There are other variants like so-called aneutronic fusion (eg Helium-3, which is far from abundant) and those aren't really "neutron free". They're really just "fewer neutrons".
So what about containment? Magnetic fields can contain charged particles and you have various designs (eg tokamak, stellarator) and that's what the AI is for here I guess.
But the core problem is to make this work you superheat the plasma so you're dealing with a turbulent fluid. That's inherently problematic. Any imperfection or failure in your containment field is going to be a problem.
Stars deal with this by being large and thus using sheer size (ie neutrons can't go that far without hitting another nucleus) and gravity.

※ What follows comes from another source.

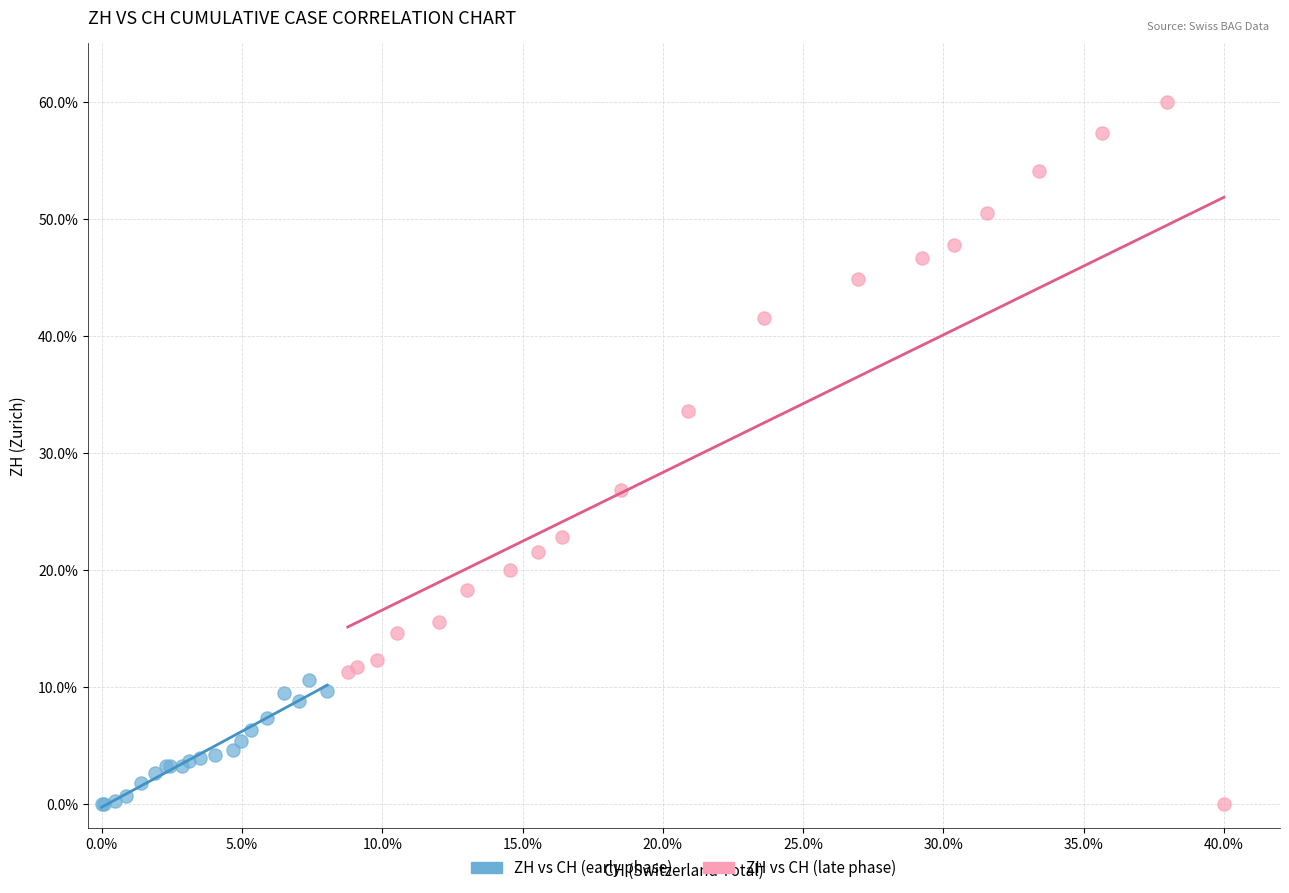

Which series has the largest Y range (max minus min)?

ZH vs CH (late phase)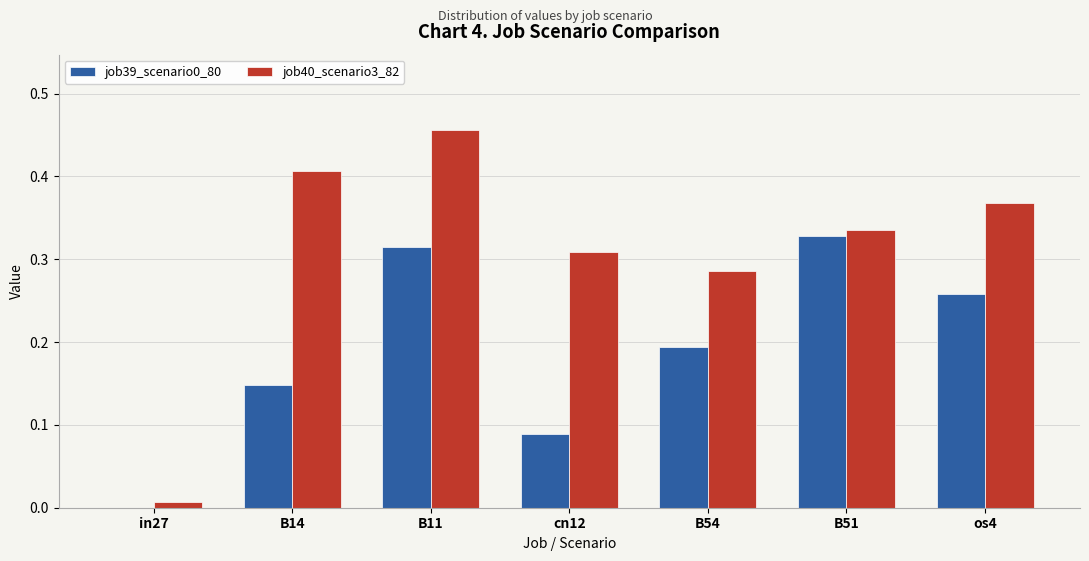

The job40_scenario3_82 series shows 0.7 at B14. True or false?

False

It increasingly seems to me that commercial nuclear fusion power generator is a pipe dream, something we simply want to be true. I'm not convinced it'll ever be commercially viable.
I'd love to be proven wrong and certainly won't stop anyone from trying.
In a way AI is the new blockchain. Go back a few years and you had a gold rush of startups attaching every idea to "blockchain" to build hype. That's what AI is now. I don't think it fundamentally changes any of the inherent problems in nuclear fusion.